Welcome to Forest Hills, NY a private medical practice. Everywhere you turn, pregnancy myths are being whispered, shared, and passed down from generation to generation. As an Obstetrician and Gynecologist, I’ve heard them all and I’m here to set the record straight. From misconceptions about cravings to misguided advice about exercise during pregnancy, it’s time to debunk these myths and shine a light on the truth. Let’s dive in, shall we?

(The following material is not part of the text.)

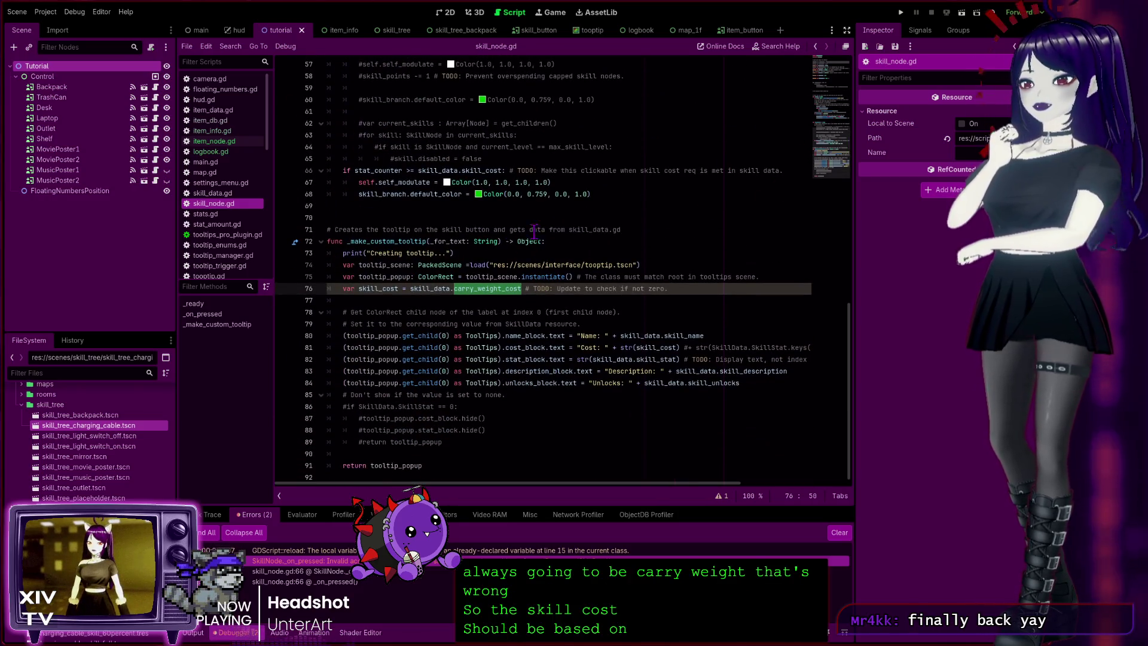
scroll(452, 293, "up", 15)
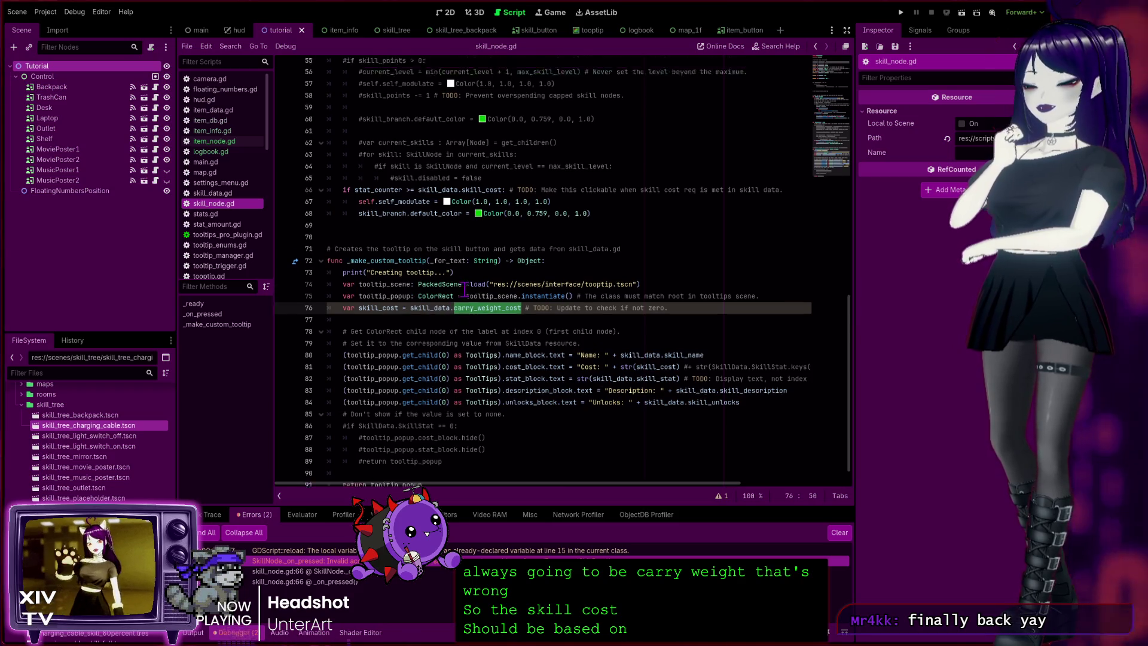
scroll(443, 274, "up", 4)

The Myth of the Perfect Pregnancy Diet
How many times have you heard someone say that a pregnant person should be eating for two? It’s not true. A healthy diet doesn’t need to be doubled – it needs balance. Sure, you might be hungrier, but that doesn’t translate to consuming twice as much food.
Exercise and Pregnancy
Another common myth is that exercise is dangerous during pregnancy. Not true – regular physical activity can actually help manage some common discomforts of pregnancy and prepare your body for labor. But remember, it’s always important to consult your obstetrician before starting any new exercise regime.
Cravings – A Sign of What’s to Come?
Think your cravings are indicative of your baby’s gender? Think again. Cravings are a common part of pregnancy, but they don’t offer any clues about the baby’s sex. So, if you’re reaching for pickles and ice cream, don’t assume you’ll be welcoming a girl – it’s just your body telling you it needs certain nutrients.
The Full Moon Effect
Ever heard that more babies are born when there’s a full moon? Studies have debunked this myth, showing no significant correlation between the phases of the moon and birth rates. This lunar myth is one to put firmly to bed.

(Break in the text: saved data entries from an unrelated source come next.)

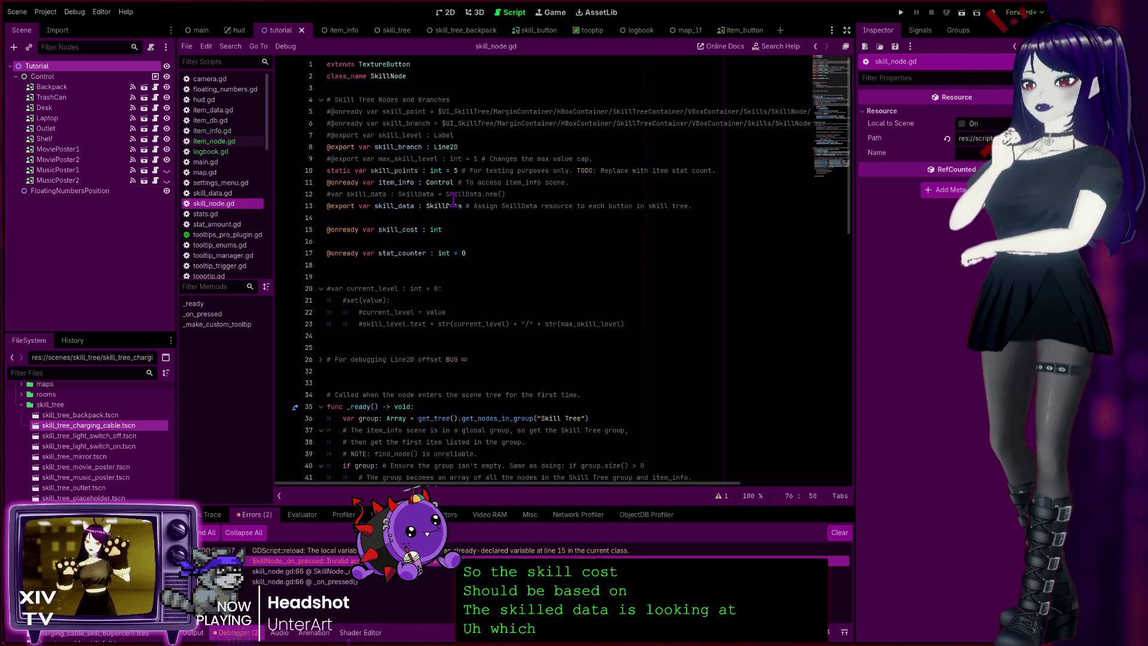
scroll(429, 219, "down", 18)
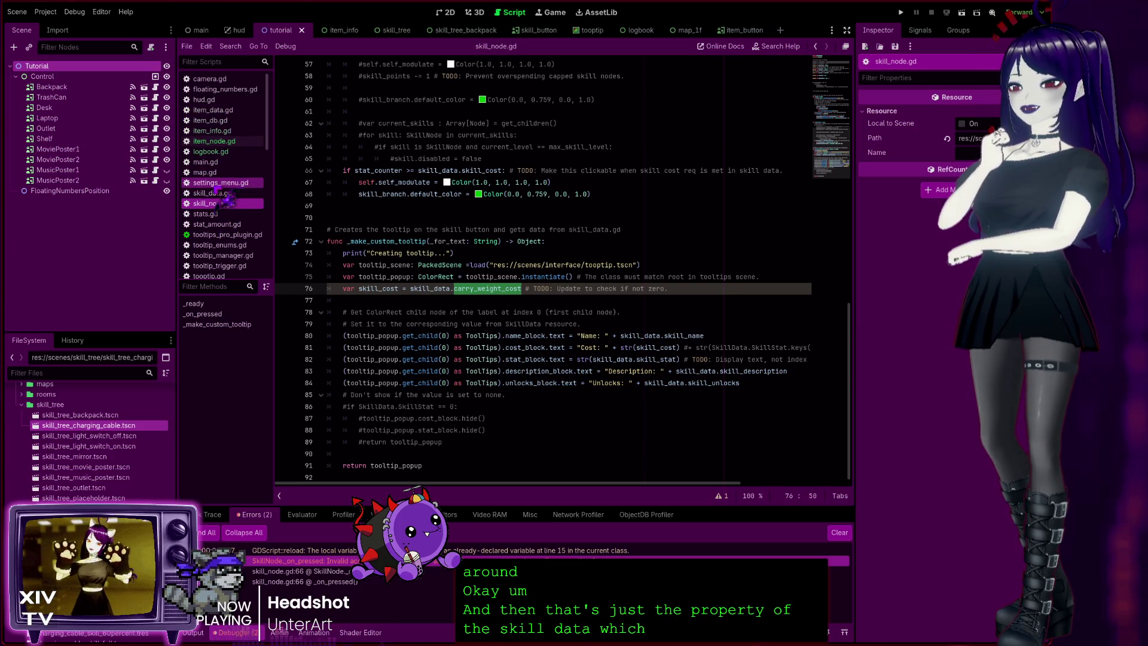
Step: Open skill_data.gd and review the Skill Cost Requirements exports on lines 16–30, leaving them unchanged
left_click(216, 194)
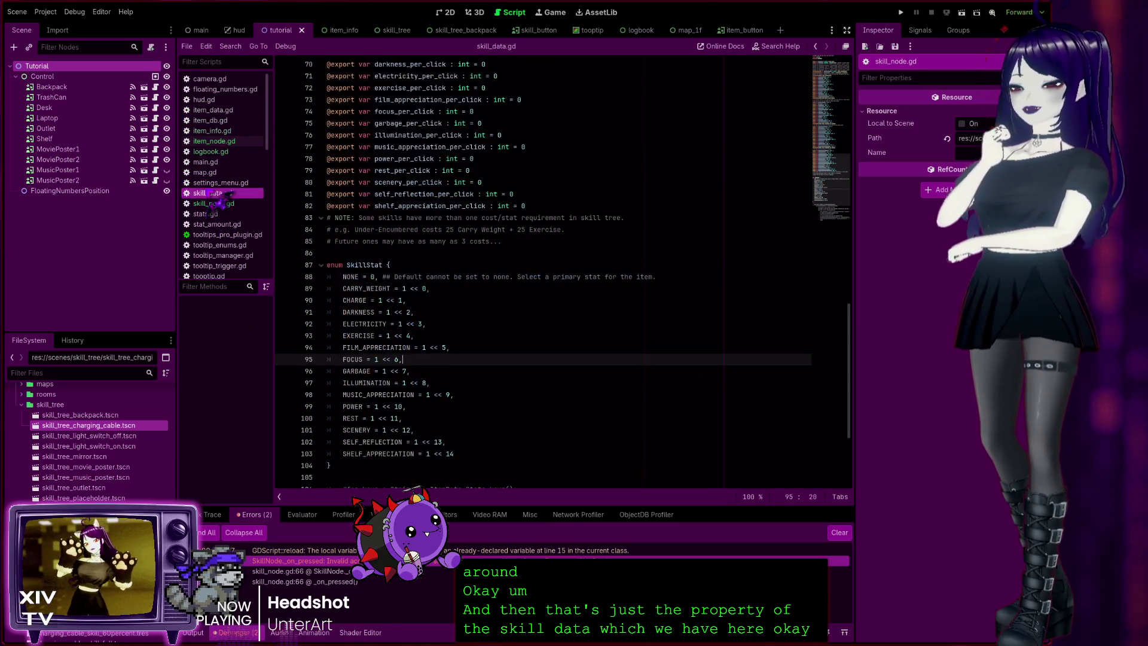
scroll(442, 281, "up", 15)
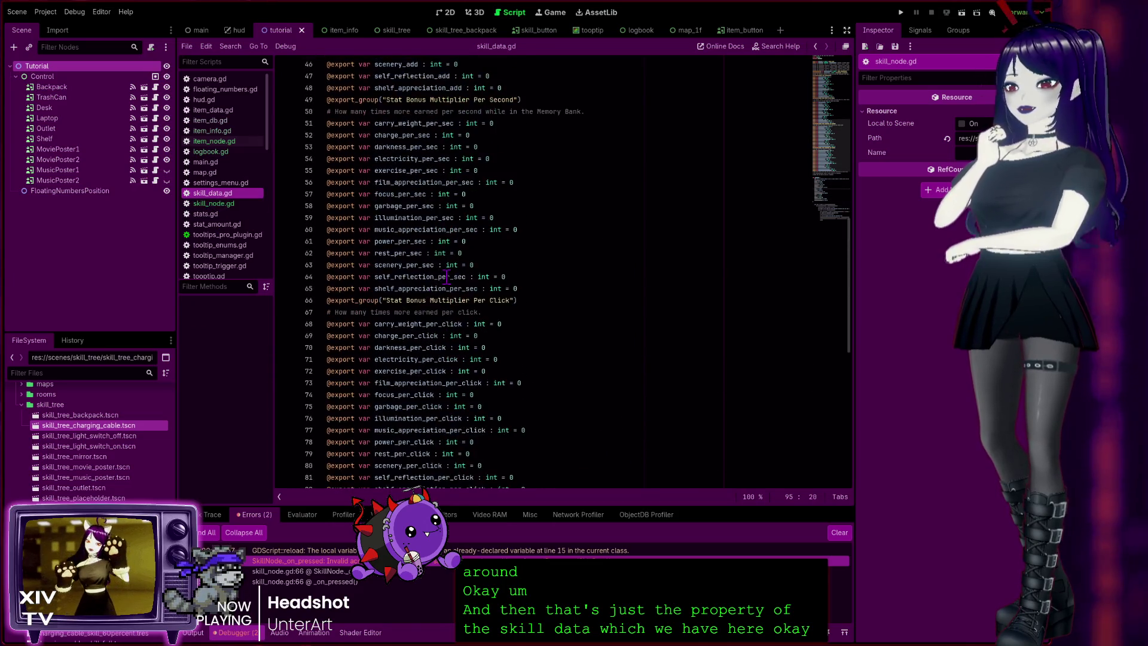
scroll(443, 253, "up", 5)
double_click(443, 218)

Frequent Bathroom Trips Equal a Big Baby
Finally, let’s address the myth that frequent trips to the bathroom suggest a large baby. This is simply not true. The need for frequent urination during pregnancy has more to do with hormonal changes and not the size of your baby.
So, there you have it – a medical perspective on some of the most common pregnancy myths. Remember, when it comes to pregnancy, every person’s experience is unique. Listen to your body, trust your instincts, and always feel free to ask your doctor about any concerns or questions you may have.